Reaction Kinetics and Rate Prediction

Moving from thermodynamics to kinetics requires accurate activation energies combined with appropriate rate theories. My research develops methods for high-throughput reaction rate prediction that integrate ML potentials with kinetic modeling frameworks.

Recent work on amide coupling reactions demonstrates automated measurement of reaction rates using machine vision and indicator dyes—a technique called PRISM that achieves precision comparable to NMR while measuring twelve rate constants concurrently across more than four orders of magnitude. Computational investigation revealed concerted asynchronous SN2 mechanisms, with base-catalyzed pathways showing the lowest barriers. A graph neural network trained on this dataset achieves high accuracy for out-of-distribution reactants, demonstrating that chemistry-informed representations enable meaningful generalization.

Applications in Synthesis and Discovery

The ability to model reactions rapidly and accurately has direct applications in synthesis planning and chemical discovery. Integration of reaction modeling with molecular design enables assessment of synthetic accessibility for generated compounds, prediction of reaction outcomes before experimental attempts, identification of conditions likely to favor desired products, and understanding of competing pathways that might reduce yield or selectivity.

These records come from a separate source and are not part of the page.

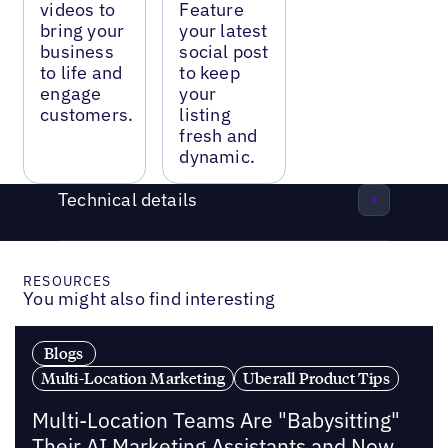
videos to
Feature
bring your
your latest
business
social post
to life and
to keep
engage
your
customers.
listing
fresh and
dynamic.
Technical details
RESOURCES
You might also find interesting
Blogs
Multi-Location Marketing
Uberall Product Tips
Multi-Location Teams Are "Babysitting"
Their AI Marketing Assistants and Now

This reaction-aware perspective increasingly informs my work in drug discovery and materials design, where synthetic feasibility is a critical practical constraint.

Outlook

The future of computational reaction chemistry lies in increasingly autonomous systems that can explore reaction space, identify interesting transformations, and guide experimental validation. Key directions include extending ML potentials to broader catalyst classes including earth-abundant metals; integrating reaction prediction with retrosynthesis and route planning; developing uncertainty-aware methods that know when predictions require experimental validation; and building toward autonomous reaction discovery platforms that iterate between computation and experiment.

The long-term goal is to make computational reaction prediction a routine tool for synthetic chemists—not replacing experimental intuition, but augmenting it with quantitative guidance that enables more efficient exploration of chemical reactivity.